Al aire de opereta moderna planteado por Anderson, contribuye Desplat con un prodigioso enjambre de timbres y colores obtenidos a partir de la convivencia armónica de metales (sus amigos del Traffic Quintet tras ellos), mandolina, celesta, banjo, ukelele, guitarra, arpa judía, birimbao, toy percusion, recorder, tambor o timbal y con una ausencia, casi absoluta, de los instrumentos de cuerda tradicionales. Con esta orquestación, Desplat juega a otorgar la posibilidad física de que sean los animales protagonistas quienes interpreten la música incidental, añadiéndoles, de este modo, un poderoso componente humanista que aporta una mayor credibilidad a los diálogos adultos intercalados por Anderson.

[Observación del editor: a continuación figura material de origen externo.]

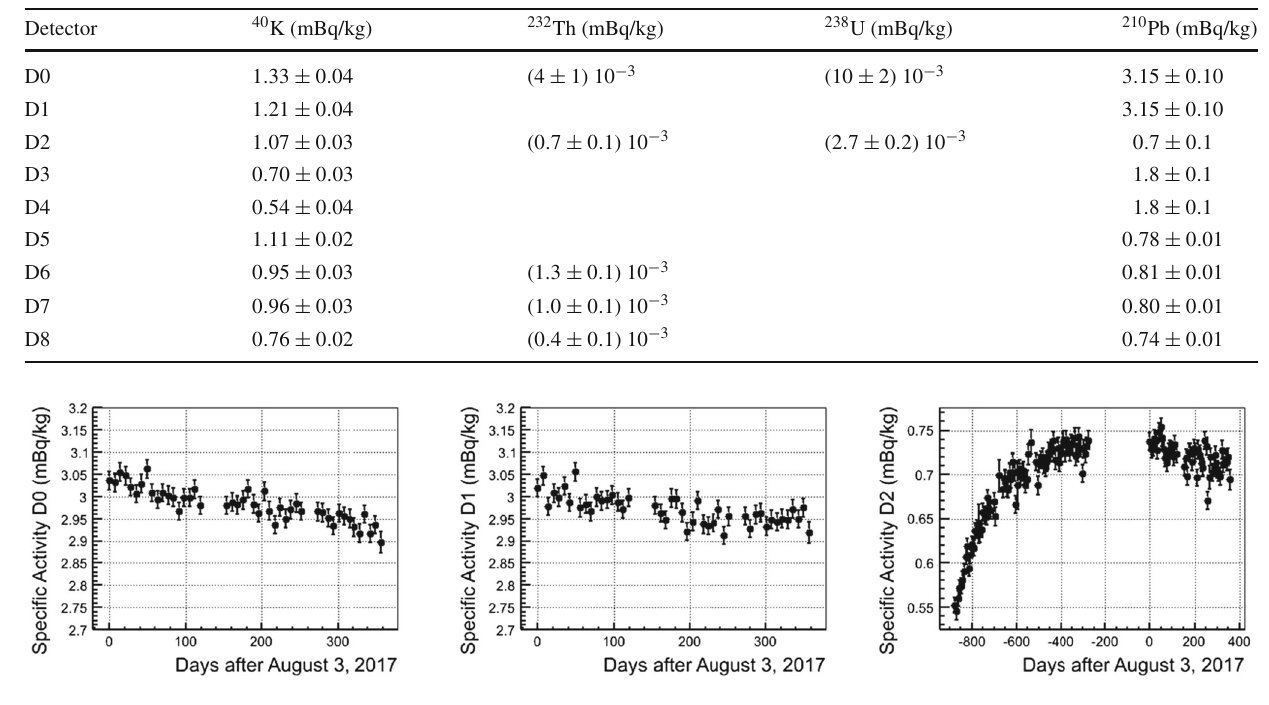
Table 3 Measured activity in NaI(Tl) crystals determined indepen- dently for each one of the nine ANAIS-112 detectors combining differ- ent analysis techniques. Quantification of 232 Th and 238 U activity by analyzing the alpha events has only been possible for some detectors as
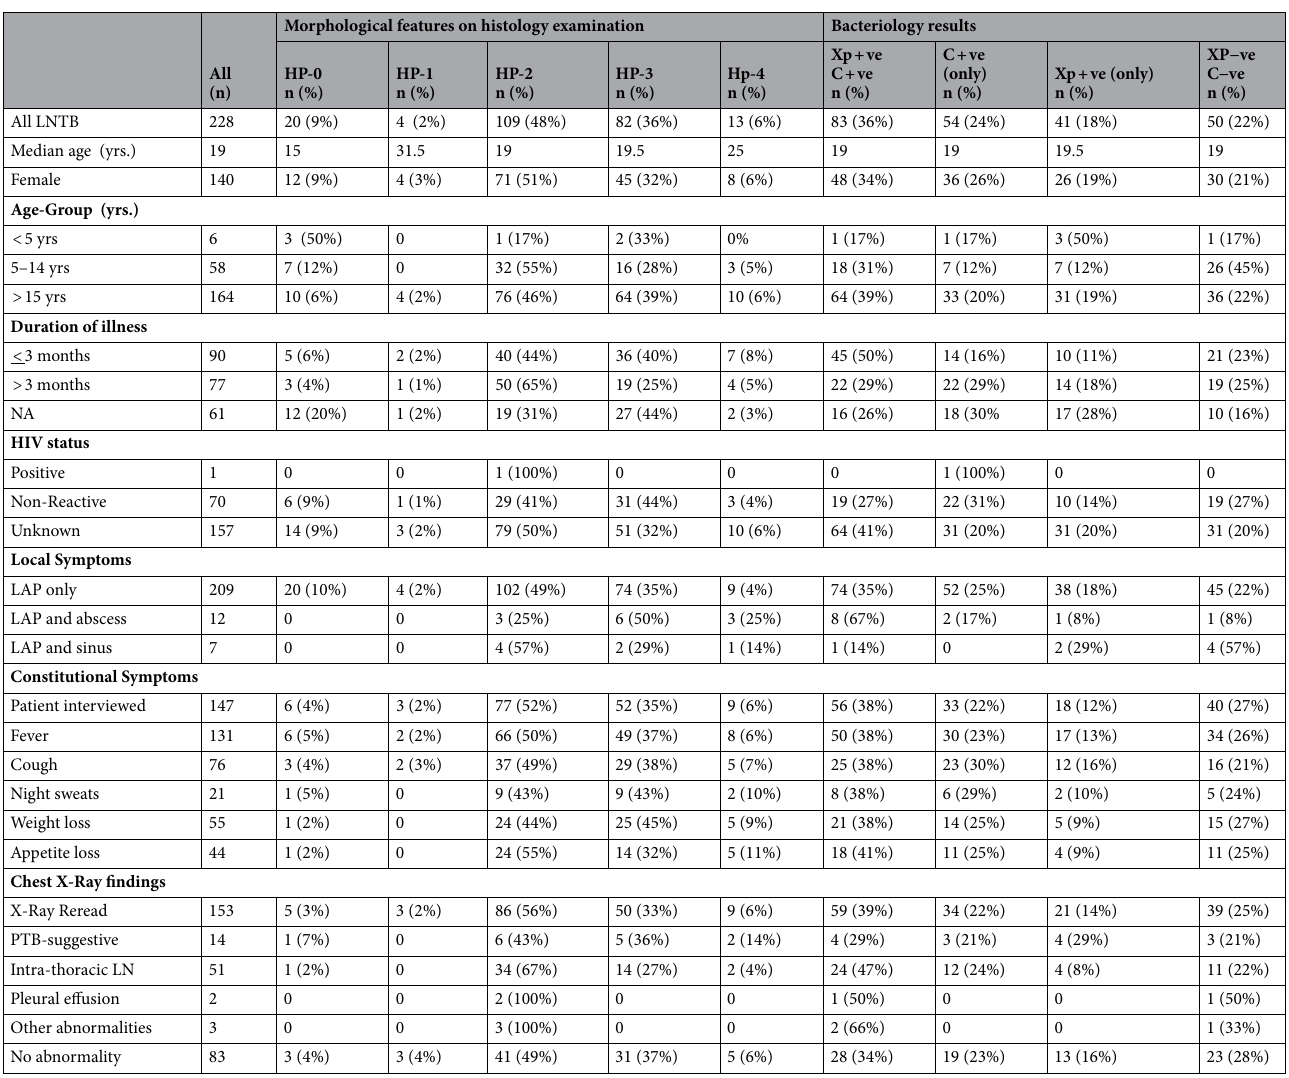
Table 1. Demographic characteristics and clinical features of lymph node tuberculosis patients and results of histopathology and bacteriology examination. HP-0: histological, not suggestive TB, HP-1: Well-formed granulomas no necrosis, HP-2: well-formed granuloma with necrosis, HP-3: ill-formed granulomas with necrosis, HP-4: Caseous necrosis only. LAP: Lymphadenopathy, XP: Xpert MTB/RIF, C: culture, LN:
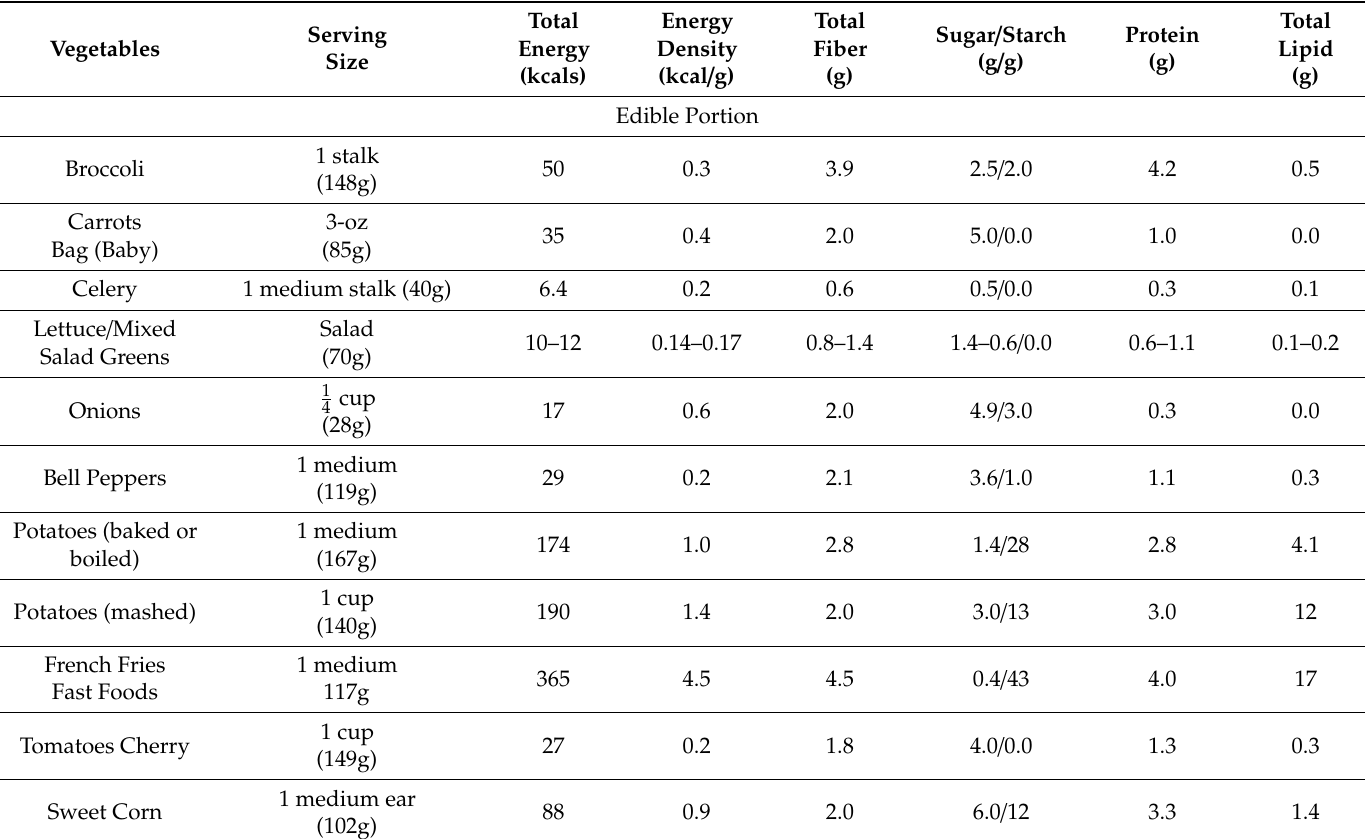
Table A3. Top ten most consumed vegetables in the US and their nutrition components per serving, which are generally associated with weight management [84].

Desde un punto de vista temático, Desplat se muestra igualmente inspirado al apoyarse sobre numerosos registros melódicos de los que sobresalen, al menos, cuatro ideas centrales: el “tema de Mr. Fox”, un recurrente motivo de cuatro notas al banjo y la mandolina (“Mr. Fox in the Fields”); el “tema de los malvados granjeros”, un satírico fraseo a metales (“Boggis, Bounce and Bean”) cuyo humor negro se acrecienta con la inclusión de coro infantil (“Great Harrowsford Square”, “Stunt Expo 2004”); el “tema de Kristofferson”, el adolescente perfecto que Desplat retrata con celesta y toy percusion; y el “tema del agente de seguridad de Bean”, una rata que el francés convierte en un personaje puro de spaghetti western a través de una instrumentación consistente en guitarras, silbidos, birimbao y percusión (“Bean´s Secret Cider Cellar”, “Just Another Dead Rat in a Garbage Pail”).
Con un año magnífico a sus espaldas, el pasado 2009, donde sin llegar a construir obras maestras el francés ha obtenido nota alta en todos y cada uno de sus siete encargos profesionales demostrando que es ahora mismo el compositor de referencia, con “Fantastic Mr. Fox” Desplat consigue, a partir de un ejercicio de estilo sumamente original (piensen en lo complejo de la artimaña a estas alturas), que las imágenes trasciendan su propio formato, que adquieran una nueva dimensión en su búsqueda de una gama cromática otoñal, llegando a rematar cada escena con un golpe humorístico marciano casi imperceptible. Es como si todos estos años Desplat hubiera estado atado de una correa y Wes Anderson le hubiera dado la oportunidad de liberarse. Lo ha hecho y ha parecido algo tan natural como ver a Lon Chaney transformarse por primera vez.